2. The Teahouse Detective: Unravelled Knots by Baroness Orczy (Teahouse Detective #3).

"It has been twenty years since Polly Burton last saw the Teahouse Detective, but one foggy afternoon she stumbles into a Fleet Street café and chances upon the cantankerous sleuth again. The years have not softened his manner, nor dulled his appetite for unravelling the most tortuous of conspiracies, shedding light on mysteries that have confounded the finest minds of the police.

How did Prince Orsoff disappear from his railway carriage in-between stations? How could the Ingres masterpiece be seen in two places at once? And what is the truth behind the story of the blood-stained tunic that exonerated its owner?

From the comfort of his seat by the fire, the Teahouse Detective sets his brilliant mind to work once more."
3. Cue the Easter Bunny by Liz Evans (Grace Smith #6). A favorite mystery series, unfortunately, only six books long.

"Spring has come to the faded seaside town of Seatoun. Vetch’s Investigations is buzzing with clients, but Grace Smith is the only one without a client. The situation has become so desperate that Grace has taken a job with the local Tourist Board. Dressed as the Easter Bunny, she's supposed to be promoting the town’s “child friendly” image. Unfortunately, a series of encounters with kids who can't resist tormenting dumb creatures results in Grace being the first bunny to be nicked in Seatoun for Grievous Bodily Harm. So when a woman named Della comes calling, and informs Grace that her son is receiving threatening letters and that she wants someone to trace the sender, Grace eagerly accepts. She lives to regret it most bitterly."

4. Cormac McCarthy's The Road: a Graphic Novel Adaptation by Manu Larcenet (2024). I've read the original book and also seen the movie, so now to see how it looks as a graphic novel.

"The first-ever graphic novel adaptation of Cormac McCarthy’s Pulitzer Prize–winning postapocalyptic classic, The Road, approved and authorized by McCarthy and illustrated by acclaimed cartoonist Manu Larcenet "Superb.
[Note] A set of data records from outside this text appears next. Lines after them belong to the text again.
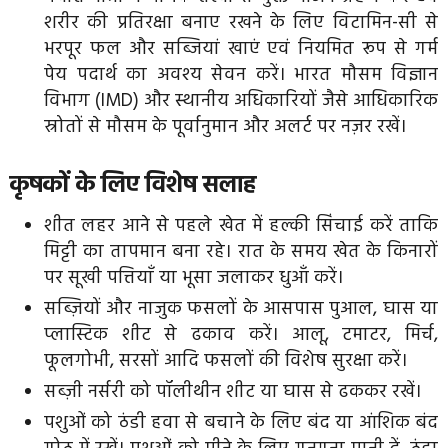
शरीर की प्रतिरक्षा बनाए रखने के लिए विटामिन-सी से
भरपूर फल और सब्जियां खाएं एवं नियमित रूप से गर्म
पेय पदार्थ का अवश्य सेवन करें। भारत मौसम विज्ञान
विभाग (IMD) और स्थानीय अधिकारियों जैसे आधिकारिक
स्रोतों से मौसम के पूर्वानुमान और अलर्ट पर नज़र रखें।
कृषकों के लिए विशेष सलाह
शीत लहर आने से पहले खेत में हल्की सिंचाई करें ताकि
मिट्टी का तापमान बना रहे। रात के समय खेत के किनारों
पर सूखी पत्तियाँ या भूसा जलाकर धुआँ करें।
सब्ज़ियों और नाजुक फसलों के आसपास पुआल, घास या
प्लास्टिक शीट से ढकाव करें। आलू, टमाटर, मिर्च,
फूलगोभी, सरसों आदि फसलों की विशेष सुरक्षा करें।
सब्ज़ी नर्सरी को पॉलीथीन शीट या घास से ढककर रखें।
पशुओं को ठंडी हवा से बचाने के लिए बंद या आंशिक बंद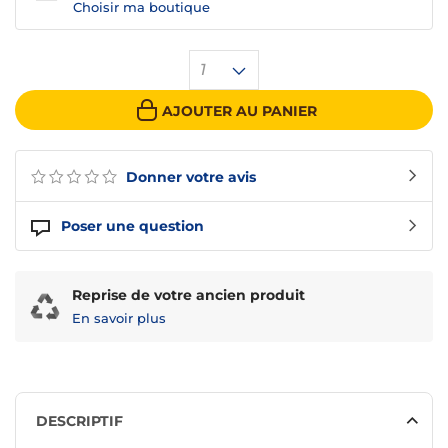
Choisir ma boutique
1
AJOUTER AU PANIER
Donner votre avis
Poser une question
Reprise de votre ancien produit
En savoir plus
DESCRIPTIF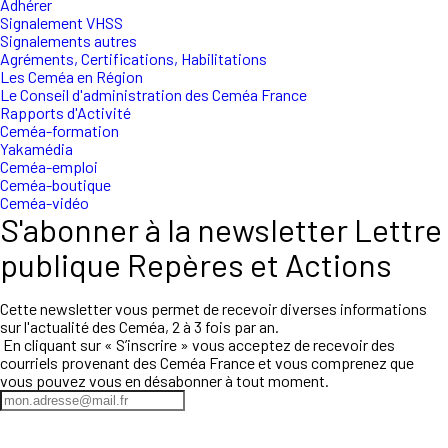
Adhérer
Signalement VHSS
Signalements autres
Agréments, Certifications, Habilitations
Les Ceméa en Région
Le Conseil d'administration des Ceméa France
Rapports d'Activité
Ceméa-formation
Yakamédia
Ceméa-emploi
Ceméa-boutique
Ceméa-vidéo
S'abonner à la newsletter Lettre
publique Repères et Actions
Cette newsletter vous permet de recevoir diverses informations
sur l'actualité des Ceméa, 2 à 3 fois par an.
En cliquant sur « S’inscrire » vous acceptez de recevoir des
courriels provenant des Ceméa France et vous comprenez que
vous pouvez vous en désabonner à tout moment.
A suitably dark graphic treatment of McCarthy’s postapocalyptic masterpiece."
(Kirkus) 

The story of a nameless father and son trying to survive with their humanity intact in a postapocalyptic wasteland where Earth’s natural resources have been diminished, and some survivors are left to raise others for meat, The Road is one of Cormac McCarthy’s bleakest and most prescient novels. 
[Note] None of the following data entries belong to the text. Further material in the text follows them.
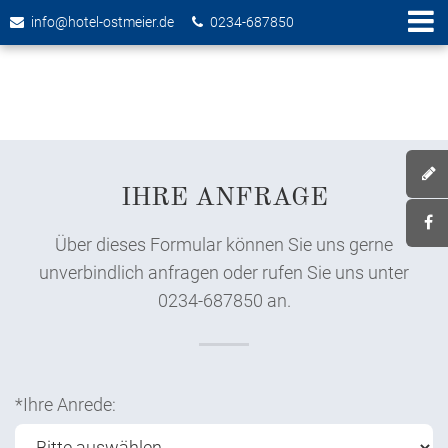
info@hotel-ostmeier.de
0234-687850
IHRE ANFRAGE
Über dieses Formular können Sie uns gerne
unverbindlich anfragen oder rufen Sie uns unter
0234-687850 an.
*Ihre Anrede: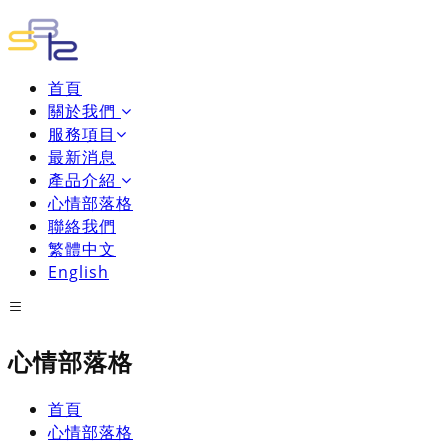
首頁
關於我們
服務項目
最新消息
產品介紹
心情部落格
聯絡我們
繁體中文
English
心情部落格
首頁
心情部落格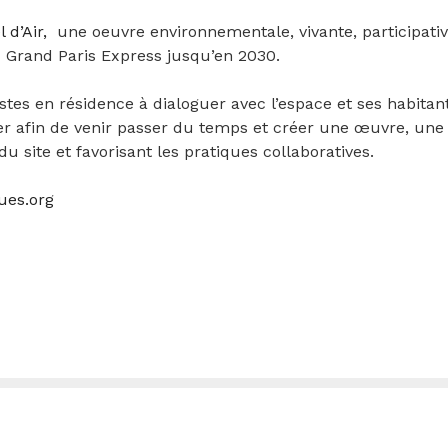
 d’Air,
une oeuvre environnementale, vivante, participative
 Grand Paris Express jusqu’en 2030.
istes en résidence à dialoguer avec l’espace et ses habitant.
er afin de venir passer du temps et créer une œuvre, un
u site et favorisant les pratiques collaboratives.
ues.org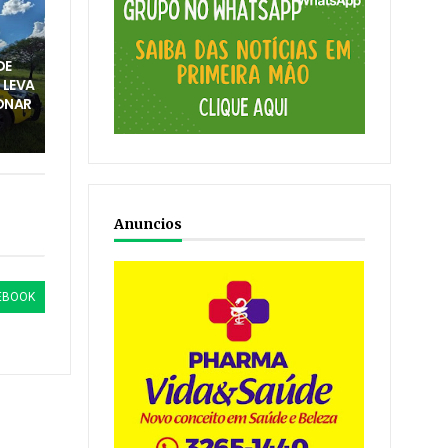
DE
 LEVA
ONAR
Anuncios
EBOOK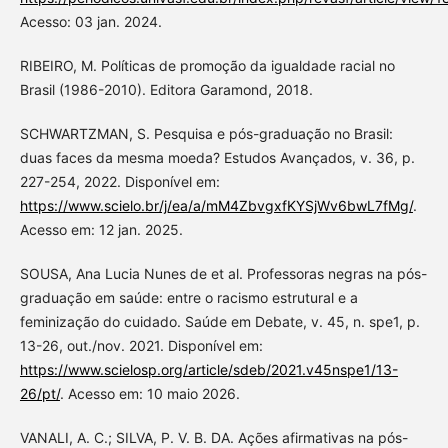
Acesso: 03 jan. 2024.
RIBEIRO, M. Políticas de promoção da igualdade racial no
Brasil (1986-2010). Editora Garamond, 2018.
SCHWARTZMAN, S. Pesquisa e pós-graduação no Brasil:
duas faces da mesma moeda? Estudos Avançados, v. 36, p.
227-254, 2022. Disponível em:
https://www.scielo.br/j/ea/a/mM4ZbvgxfKYSjWv6bwL7fMg/
.
Acesso em: 12 jan. 2025.
SOUSA, Ana Lucia Nunes de et al. Professoras negras na pós-
graduação em saúde: entre o racismo estrutural e a
feminização do cuidado. Saúde em Debate, v. 45, n. spe1, p.
13-26, out./nov. 2021. Disponível em:
https://www.scielosp.org/article/sdeb/2021.v45nspe1/13-
26/pt/
. Acesso em: 10 maio 2026.
VANALI, A. C.; SILVA, P. V. B. DA. Ações afirmativas na pós-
Dedicated to his son, John Francis McCarthy, McCarthy’s The Road is one of his most personal novels. Ranked 17th on The Guardian’s 100 Best Novels of the 21st century, it was the recipient of the Pulitzer Prize for literature, and the James Tait Black Memorial Award, the Believer Award, and it was nominated for the National Book Critics Circle Award. This first official graphic novel adaptation of McCarthy’s work is illustrated by acclaimed French cartoonist Manu Larcenet, who ably transforms the world depicted by McCarthy’s spare and brutal prose into stark ink drawings that add an additional layer to this haunting tale of family love and human perseverance. Cormac McCarthy personally approved the making of this book before his death, and the adaptation bears the approval of the McCarthy estate."

So there you go. Enjoy 2025. Let's hope it's more fun than The Road, eh?